ETS & Ecodesign – Anything in Common? Assessment of the interactions between the EU Emission Trading Scheme and the Ecodesign Directive

University essay from Lunds universitet/Internationella miljöinstitutet

Abstract: In the EU, climate policy-making takes place in a complex environment, where multiple climate and energy policy instruments co-exist and interact together. Interactions between different climate and energy instruments can affect - positively or negatively - the achievement of the climate targets. However, the performance of instruments is often evaluated without taking into account those interactions and, therefore, the interactions are often overlooked. The review of the academic literature suggests that the strong focus has been devoted to the interactions between the EU Emission Trading Scheme (ETS), the EU’s flagship climate policy, and different renewable energy support scheme.

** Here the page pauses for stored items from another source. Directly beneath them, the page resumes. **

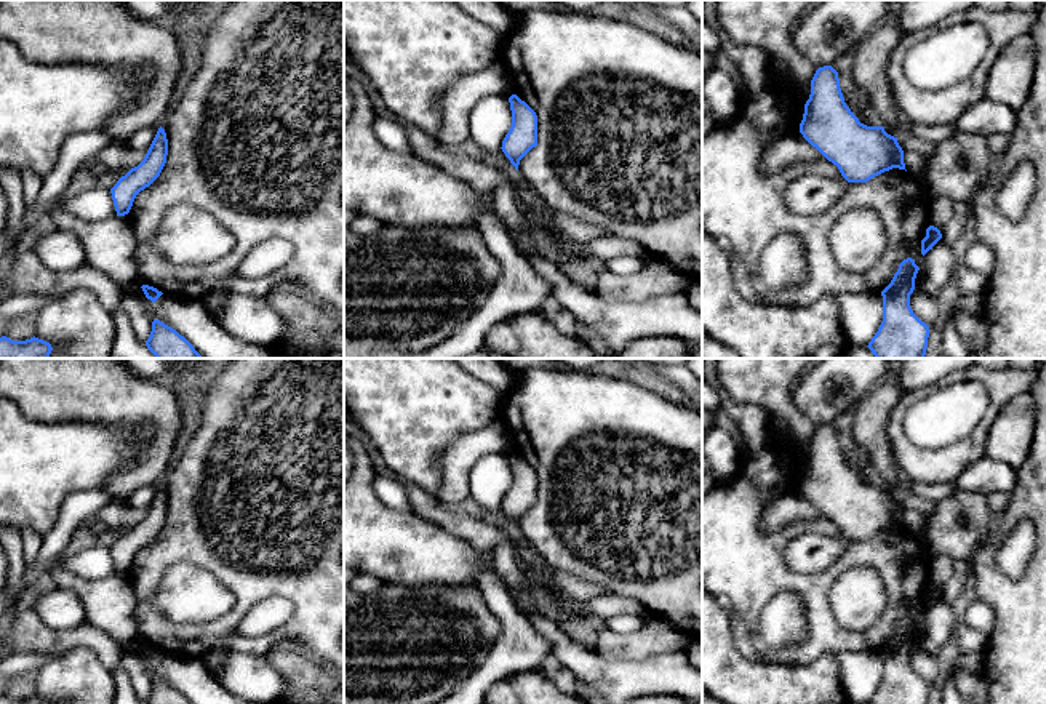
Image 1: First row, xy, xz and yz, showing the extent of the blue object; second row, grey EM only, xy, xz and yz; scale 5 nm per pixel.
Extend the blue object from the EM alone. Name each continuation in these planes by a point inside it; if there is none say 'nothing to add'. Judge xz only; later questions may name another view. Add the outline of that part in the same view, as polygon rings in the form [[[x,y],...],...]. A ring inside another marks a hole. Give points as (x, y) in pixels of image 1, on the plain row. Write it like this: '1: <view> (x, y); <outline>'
nothing to add

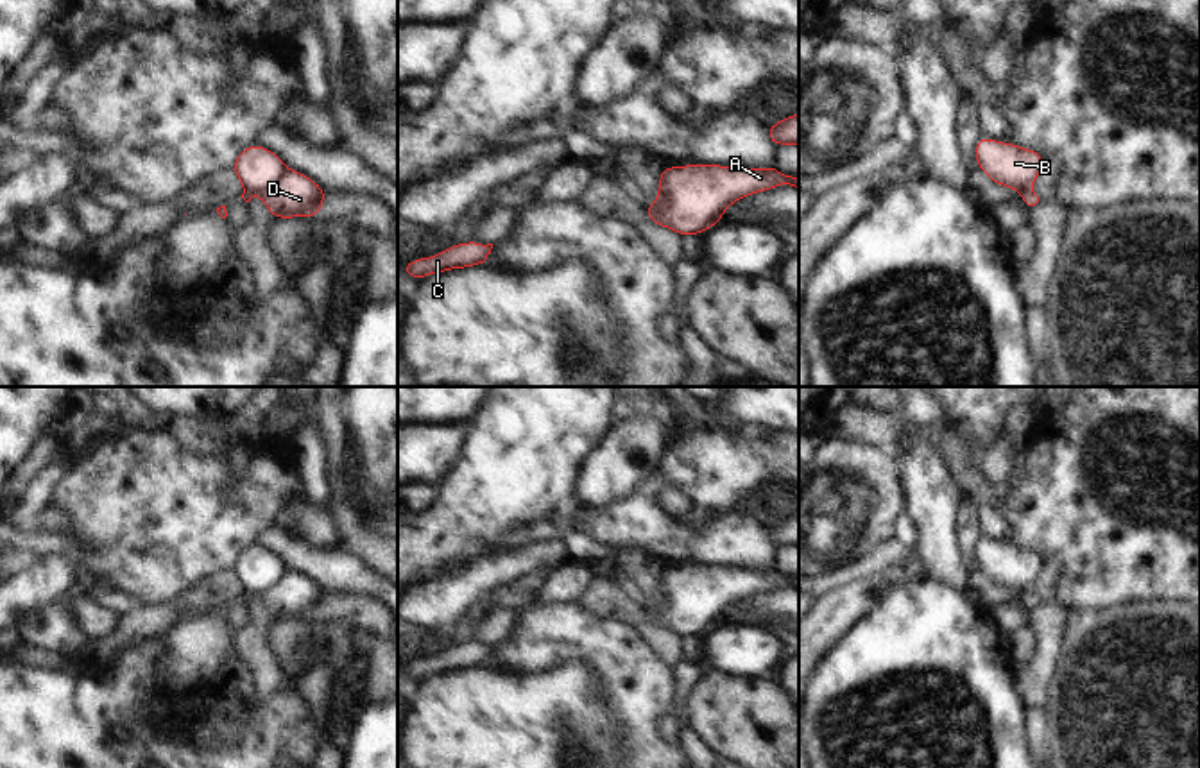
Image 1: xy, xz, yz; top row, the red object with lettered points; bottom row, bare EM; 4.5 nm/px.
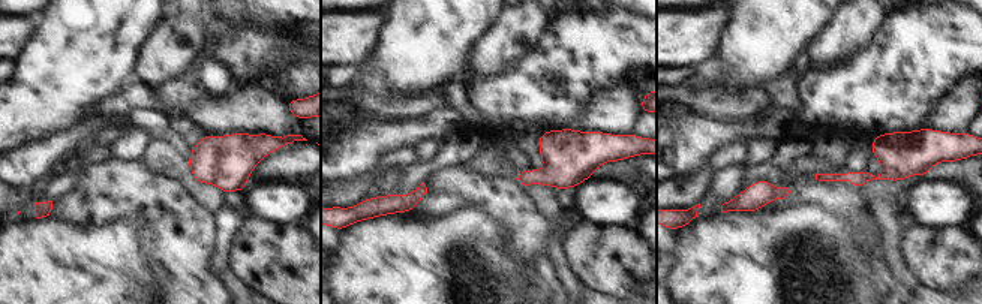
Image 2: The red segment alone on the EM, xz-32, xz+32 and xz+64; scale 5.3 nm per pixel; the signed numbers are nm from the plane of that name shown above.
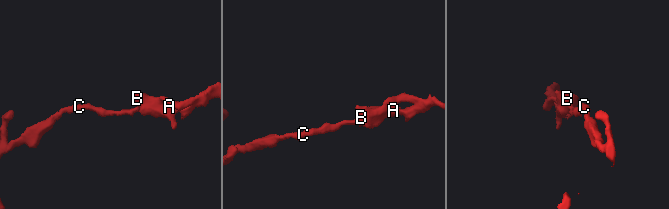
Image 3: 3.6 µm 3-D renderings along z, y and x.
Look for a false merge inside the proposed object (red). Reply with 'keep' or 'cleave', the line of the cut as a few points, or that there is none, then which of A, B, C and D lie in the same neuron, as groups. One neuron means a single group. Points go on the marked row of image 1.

The lesser focus in the literature has been dedicated to understanding the interactions between the ETS and various energy efficiency measures. According to the European Commission, one of the most effective instruments to promote energy efficiency is the Ecodesign Directive that sets Minimum Energy Performance Standards (MEPS) for energy-related products. Thus, this research aims to understand how the Ecodesign Directive interacts with the EU ETS and how the synergies between the instruments can be enhanced and overlaps can be mitigated. The research examines the interaction between the two instruments at the policy instrument level, employing a qualitative evaluation approach. The context in which both instruments operate as well as stakeholders’ perspectives towards interactions are examined, as they can determine whether interactions are positive or negative. The research highlights that both instruments lead to a reduction of GHG emissions in the energy sector, and if the reduction of the emissions achieved by the Ecodesign Directive (and other energy efficiency measures) is not anticipated in the cap of the ETS, it will have a negative impact on the price of the allowances. The policy implications to reduce the potential negative impact on the price of allowances are further presented in the research, including the need to adjust the cap level, the potential use of Market Stability Reserve and the need for transparency.